I have been fortunate enough to have had very few encounters with the police in my life. I don’t think that I am any more well-behaved than most people, but I do have the societal advantages of white skin and growing up in the suburbs. Many other people do not, and therefore their interactions with the police are far more numerous, and far more potentially dangerous. And, based on what they have seen and experienced they have grown distrustful of cops. After reading things like this, and after what I keep seeing on the news, I can’t say that I blame them.
Sunil Dutta, a LAPD officer, believes that there is an easy solution to police violence: just do whatever they tell you to do. He says:
Even though it might sound harsh and impolitic, here is the bottom line: if you don’t want to get shot, tased, pepper-sprayed, struck with a baton or thrown to the ground, just do what I tell you.
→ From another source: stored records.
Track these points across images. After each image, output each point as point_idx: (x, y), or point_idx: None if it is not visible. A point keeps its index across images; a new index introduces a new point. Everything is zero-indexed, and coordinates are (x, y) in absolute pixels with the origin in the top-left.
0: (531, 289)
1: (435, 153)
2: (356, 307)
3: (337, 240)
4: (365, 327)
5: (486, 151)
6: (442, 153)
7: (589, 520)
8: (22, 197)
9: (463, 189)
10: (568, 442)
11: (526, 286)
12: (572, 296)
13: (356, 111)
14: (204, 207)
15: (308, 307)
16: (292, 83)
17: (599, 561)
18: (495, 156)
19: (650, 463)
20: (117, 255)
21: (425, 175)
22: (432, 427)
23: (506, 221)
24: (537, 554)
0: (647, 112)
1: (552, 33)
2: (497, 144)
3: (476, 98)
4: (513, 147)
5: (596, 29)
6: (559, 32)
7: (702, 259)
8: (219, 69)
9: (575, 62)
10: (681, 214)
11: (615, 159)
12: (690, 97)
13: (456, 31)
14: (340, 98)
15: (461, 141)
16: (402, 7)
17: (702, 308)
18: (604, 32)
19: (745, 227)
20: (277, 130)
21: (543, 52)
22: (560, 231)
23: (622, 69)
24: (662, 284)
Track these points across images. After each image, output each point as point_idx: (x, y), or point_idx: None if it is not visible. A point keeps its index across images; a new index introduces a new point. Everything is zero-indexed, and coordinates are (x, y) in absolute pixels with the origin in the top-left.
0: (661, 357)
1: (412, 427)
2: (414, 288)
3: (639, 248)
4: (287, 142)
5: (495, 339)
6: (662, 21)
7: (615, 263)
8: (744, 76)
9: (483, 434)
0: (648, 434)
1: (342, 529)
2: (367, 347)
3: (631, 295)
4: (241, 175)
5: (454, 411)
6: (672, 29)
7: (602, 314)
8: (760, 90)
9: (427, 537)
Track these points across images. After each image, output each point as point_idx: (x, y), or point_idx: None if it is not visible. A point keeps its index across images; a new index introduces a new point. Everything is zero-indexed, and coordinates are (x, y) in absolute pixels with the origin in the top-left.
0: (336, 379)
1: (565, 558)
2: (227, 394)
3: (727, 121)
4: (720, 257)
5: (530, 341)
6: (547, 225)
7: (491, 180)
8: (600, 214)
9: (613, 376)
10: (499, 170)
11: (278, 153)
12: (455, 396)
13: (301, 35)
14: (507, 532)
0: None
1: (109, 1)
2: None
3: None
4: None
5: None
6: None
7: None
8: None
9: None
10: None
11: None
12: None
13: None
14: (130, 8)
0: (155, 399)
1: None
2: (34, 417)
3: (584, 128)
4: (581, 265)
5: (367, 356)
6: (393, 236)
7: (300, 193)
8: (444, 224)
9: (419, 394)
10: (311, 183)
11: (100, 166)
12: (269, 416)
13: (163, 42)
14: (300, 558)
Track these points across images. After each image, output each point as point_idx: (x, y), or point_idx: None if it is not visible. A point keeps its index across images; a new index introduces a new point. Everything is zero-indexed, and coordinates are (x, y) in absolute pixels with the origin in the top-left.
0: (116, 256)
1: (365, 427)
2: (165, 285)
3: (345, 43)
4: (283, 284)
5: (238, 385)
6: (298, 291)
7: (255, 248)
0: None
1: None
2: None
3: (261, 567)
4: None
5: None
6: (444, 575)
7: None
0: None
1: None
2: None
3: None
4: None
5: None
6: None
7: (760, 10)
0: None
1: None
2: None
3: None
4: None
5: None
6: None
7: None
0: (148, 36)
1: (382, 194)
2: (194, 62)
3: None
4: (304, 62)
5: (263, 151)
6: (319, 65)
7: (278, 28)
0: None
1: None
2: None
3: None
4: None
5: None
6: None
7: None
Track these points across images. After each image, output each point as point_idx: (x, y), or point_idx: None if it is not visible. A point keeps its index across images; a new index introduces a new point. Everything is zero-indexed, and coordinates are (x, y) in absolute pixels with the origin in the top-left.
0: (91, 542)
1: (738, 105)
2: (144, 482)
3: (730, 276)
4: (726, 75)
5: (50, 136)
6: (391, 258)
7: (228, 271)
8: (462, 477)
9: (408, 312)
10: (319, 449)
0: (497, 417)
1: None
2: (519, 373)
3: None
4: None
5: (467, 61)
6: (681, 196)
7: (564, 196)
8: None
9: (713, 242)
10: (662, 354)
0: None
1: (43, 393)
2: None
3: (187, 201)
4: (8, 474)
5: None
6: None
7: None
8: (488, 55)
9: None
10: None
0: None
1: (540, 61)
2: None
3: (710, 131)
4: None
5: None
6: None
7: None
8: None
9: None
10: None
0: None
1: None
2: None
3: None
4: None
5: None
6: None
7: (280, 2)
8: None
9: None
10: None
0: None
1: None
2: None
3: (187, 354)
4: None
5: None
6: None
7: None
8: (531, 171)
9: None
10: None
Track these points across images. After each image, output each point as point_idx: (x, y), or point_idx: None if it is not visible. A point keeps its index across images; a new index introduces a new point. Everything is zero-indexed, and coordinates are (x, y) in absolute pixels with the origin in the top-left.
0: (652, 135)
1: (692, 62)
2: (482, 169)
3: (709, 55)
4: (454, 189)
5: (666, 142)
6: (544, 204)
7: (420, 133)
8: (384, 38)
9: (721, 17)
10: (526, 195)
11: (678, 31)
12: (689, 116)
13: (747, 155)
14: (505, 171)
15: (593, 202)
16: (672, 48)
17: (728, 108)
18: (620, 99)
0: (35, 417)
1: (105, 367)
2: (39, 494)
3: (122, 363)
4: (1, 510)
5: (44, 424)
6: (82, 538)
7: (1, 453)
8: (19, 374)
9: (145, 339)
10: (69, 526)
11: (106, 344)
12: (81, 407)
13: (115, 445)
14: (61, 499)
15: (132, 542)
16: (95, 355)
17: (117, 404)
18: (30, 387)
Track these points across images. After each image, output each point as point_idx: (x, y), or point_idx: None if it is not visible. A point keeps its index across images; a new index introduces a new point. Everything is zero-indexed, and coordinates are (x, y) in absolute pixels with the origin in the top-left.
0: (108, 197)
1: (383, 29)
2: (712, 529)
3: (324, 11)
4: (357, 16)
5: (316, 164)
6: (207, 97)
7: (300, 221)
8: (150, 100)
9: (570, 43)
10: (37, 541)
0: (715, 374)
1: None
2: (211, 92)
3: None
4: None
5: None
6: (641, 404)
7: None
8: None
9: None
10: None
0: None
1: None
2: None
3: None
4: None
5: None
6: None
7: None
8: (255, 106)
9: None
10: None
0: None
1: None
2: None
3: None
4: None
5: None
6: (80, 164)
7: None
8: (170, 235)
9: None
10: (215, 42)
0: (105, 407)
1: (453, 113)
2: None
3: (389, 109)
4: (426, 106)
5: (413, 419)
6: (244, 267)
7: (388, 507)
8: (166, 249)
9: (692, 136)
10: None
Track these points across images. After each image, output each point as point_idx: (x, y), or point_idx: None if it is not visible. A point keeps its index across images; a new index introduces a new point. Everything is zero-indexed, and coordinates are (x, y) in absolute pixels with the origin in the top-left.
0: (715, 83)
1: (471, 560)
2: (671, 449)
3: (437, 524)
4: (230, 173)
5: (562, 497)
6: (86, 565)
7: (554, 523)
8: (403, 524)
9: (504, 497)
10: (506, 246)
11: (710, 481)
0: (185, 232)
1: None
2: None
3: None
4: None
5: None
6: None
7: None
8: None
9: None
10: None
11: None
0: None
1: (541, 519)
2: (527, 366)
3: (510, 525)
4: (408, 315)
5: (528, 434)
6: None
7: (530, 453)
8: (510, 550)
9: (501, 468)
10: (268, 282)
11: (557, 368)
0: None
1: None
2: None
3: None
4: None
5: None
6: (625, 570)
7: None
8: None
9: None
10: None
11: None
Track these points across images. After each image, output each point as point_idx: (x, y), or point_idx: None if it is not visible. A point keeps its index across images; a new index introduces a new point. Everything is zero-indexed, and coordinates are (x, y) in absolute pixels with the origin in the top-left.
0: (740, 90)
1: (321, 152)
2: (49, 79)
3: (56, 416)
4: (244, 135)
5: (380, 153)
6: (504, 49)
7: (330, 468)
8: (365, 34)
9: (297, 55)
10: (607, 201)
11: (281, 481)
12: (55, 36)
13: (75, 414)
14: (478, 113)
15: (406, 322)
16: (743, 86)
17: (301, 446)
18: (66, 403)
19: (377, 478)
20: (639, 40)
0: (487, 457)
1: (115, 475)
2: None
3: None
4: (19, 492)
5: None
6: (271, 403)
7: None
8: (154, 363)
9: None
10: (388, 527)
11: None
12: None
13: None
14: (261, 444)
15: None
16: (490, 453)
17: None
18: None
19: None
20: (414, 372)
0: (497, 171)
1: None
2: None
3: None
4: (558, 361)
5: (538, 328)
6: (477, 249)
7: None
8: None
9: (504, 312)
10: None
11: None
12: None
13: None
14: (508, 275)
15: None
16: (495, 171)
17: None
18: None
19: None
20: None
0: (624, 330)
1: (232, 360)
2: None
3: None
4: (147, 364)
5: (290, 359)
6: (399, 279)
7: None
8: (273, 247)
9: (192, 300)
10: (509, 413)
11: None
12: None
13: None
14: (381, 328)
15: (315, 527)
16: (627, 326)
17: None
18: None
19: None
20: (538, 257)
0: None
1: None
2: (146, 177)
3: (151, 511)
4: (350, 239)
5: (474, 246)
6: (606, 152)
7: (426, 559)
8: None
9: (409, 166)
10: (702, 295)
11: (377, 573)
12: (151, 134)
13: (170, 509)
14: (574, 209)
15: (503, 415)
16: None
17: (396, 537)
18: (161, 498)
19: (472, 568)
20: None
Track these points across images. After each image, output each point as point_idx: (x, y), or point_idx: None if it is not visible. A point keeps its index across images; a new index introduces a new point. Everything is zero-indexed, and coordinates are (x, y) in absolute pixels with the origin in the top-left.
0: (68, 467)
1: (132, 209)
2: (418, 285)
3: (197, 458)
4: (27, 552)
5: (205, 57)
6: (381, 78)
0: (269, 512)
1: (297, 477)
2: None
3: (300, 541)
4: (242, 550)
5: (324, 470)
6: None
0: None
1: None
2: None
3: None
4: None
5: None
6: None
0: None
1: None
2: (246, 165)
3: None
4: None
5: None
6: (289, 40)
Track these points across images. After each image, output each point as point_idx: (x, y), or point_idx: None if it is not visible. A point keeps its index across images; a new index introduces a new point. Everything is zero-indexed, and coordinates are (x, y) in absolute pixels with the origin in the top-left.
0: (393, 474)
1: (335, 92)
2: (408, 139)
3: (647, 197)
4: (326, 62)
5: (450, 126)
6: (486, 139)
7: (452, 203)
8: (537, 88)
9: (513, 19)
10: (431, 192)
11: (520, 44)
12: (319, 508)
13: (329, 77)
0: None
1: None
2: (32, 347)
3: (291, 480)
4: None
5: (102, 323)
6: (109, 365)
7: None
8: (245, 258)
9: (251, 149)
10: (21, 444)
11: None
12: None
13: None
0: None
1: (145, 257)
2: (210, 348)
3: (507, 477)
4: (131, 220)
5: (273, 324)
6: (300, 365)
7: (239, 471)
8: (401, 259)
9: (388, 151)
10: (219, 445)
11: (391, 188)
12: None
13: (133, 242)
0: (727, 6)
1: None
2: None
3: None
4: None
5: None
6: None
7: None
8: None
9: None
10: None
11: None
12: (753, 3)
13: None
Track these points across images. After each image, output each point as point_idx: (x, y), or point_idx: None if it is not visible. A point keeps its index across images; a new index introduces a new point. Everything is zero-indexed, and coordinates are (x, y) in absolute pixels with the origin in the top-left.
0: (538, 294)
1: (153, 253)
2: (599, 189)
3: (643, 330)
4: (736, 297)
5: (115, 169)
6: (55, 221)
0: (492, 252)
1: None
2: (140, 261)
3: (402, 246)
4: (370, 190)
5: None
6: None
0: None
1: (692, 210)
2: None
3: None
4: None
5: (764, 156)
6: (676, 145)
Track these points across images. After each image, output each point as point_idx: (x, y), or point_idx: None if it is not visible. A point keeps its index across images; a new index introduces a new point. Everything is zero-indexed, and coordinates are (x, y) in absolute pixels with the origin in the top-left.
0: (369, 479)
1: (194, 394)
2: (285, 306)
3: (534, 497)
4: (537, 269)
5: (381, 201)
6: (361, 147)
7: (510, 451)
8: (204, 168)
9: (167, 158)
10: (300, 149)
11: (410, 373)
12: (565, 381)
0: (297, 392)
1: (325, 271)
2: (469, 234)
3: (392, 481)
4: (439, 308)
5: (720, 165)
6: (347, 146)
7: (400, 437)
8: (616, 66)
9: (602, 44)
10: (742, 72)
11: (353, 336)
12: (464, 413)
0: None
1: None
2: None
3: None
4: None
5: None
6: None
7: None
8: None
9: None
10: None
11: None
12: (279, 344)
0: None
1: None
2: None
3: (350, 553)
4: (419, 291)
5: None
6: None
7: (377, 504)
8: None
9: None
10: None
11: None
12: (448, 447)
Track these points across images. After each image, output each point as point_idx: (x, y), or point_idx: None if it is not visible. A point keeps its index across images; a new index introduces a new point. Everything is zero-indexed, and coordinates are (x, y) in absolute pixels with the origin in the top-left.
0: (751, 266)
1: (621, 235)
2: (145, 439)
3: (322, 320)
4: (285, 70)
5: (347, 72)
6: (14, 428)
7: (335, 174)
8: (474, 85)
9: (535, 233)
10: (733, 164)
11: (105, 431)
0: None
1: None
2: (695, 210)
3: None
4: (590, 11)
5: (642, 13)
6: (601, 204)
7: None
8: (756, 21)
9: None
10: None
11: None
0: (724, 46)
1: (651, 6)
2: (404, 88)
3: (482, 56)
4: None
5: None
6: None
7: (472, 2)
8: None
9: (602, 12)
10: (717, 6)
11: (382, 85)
Don’t argue with me, don’t call me names, don’t tell me that I can’t stop you, don’t say I’m a racist pig, don’t threaten that you’ll sue me and take away my badge. Don’t scream at me that you pay my salary, and don’t even think of aggressively walking towards me. Most field stops are complete in minutes. How difficult is it to cooperate for that long?
At least he concedes that most people don’t want to get tased, pepper-sprayed, struck with a baton or thrown to the ground. But, you know what else people don’t want? They don’t want to get harassed by entitled police officers who abuse their power and disproportionately target minorities.
While it might be easy for Officer Dutta to suggest that the people he stop just do what he tells them, it is far more difficult for people to follow that suggestion when they are stopped repeatedly and for no reason. If Dutta was stopped while walking down the street just because of the color of his skin, would he be so quick to comply? How about the second time it happened, or the third? How about if it happened all the time? At what point is it okay to resist an unjust system? At what point is it okay NOT to cooperate? Even if a stop is “complete in minutes,” would he agree to be stripped of his dignity for that long? Would he stand by and watch others suffer the same humiliation?
You don’t know what is in my mind when I stop you. Did I just get a radio call of a shooting moments ago? Am I looking for a murderer or an armed fugitive? For you, this might be a “simple” traffic stop, for me each traffic stop is a potentially dangerous encounter. Show some empathy for an officer’s safety concerns. Don’t make our job more difficult than it already is.
The officer would be wise to listen to his own advice. He could stand to show some empathy himself. He does not know what is in the mind of the person being stopped any more than they know what is in his. Is this person a victim of a police force that abuses its power and targets certain segments of the community? Is he marked as a suspect in that shooting or murder Dutta just got a call about simply because of his clothing or skin color? Does he live in a world where no traffic stop is ever really “simple?” Is he part of a community where the potential danger far too often is for the one who is stopped? While Dutta’s job may truly be difficult, he is speaking to people whose entire lives are difficult, largely because of a society that wants them to just comply while it continues to abuse and humiliate them.
Dutta goes on:
Community members deserve courtesy, respect and professionalism from their officers. Every person stopped by a cop should feel safe instead of feeling that their wellbeing is in jeopardy. Shouldn’t the community members extend the same courtesy to their officers and project that the officer’s safety is not threatened by their actions?
What if the community members don’t receive the courtesy, respect and professionalism they deserve? What if they don’t feel safe? What if their well-being is in jeopardy? Mike Brown’s certainly was. And, I don’t think the bullets that killed him came with any courtesy or respect.
Communities have entrusted their police forces with certain powers. But, regardless of what Officer Dutta seems to think, their responsibility is to the community. They are public servants, trusted to protect the communities they work for. And, yes, that sometimes means using force when necessary. But, that does not mean they have license to use force whenever they want. And, as citizens see their police forces behave like an occupying army, they get the urge to resist. And, when the police are not held accountable for their misdeeds, that urge grows. And, when they see one of their own shot down by the very people tasked with protecting them, they cry out.
Dutta addresses this use of force:
[C]ops are legally prohibited from using excessive force: The moment a suspect submits and stops resisting, the officers must cease use of force.
This is great, in theory, but reality shows that this is simply not true. Mike Brown submitted. He did not resist. By all accounts, he had his hands raised in surrender. He was shot and killed and left to lie in the street. And, he is not alone.
Dutta says, “cops are not murderers.” But, sometimes they are. And, when nothing is done, it makes it that much easier for the next cop to shoot and kill the next unarmed black man walking down the street, and that much harder for people to just do what they are told.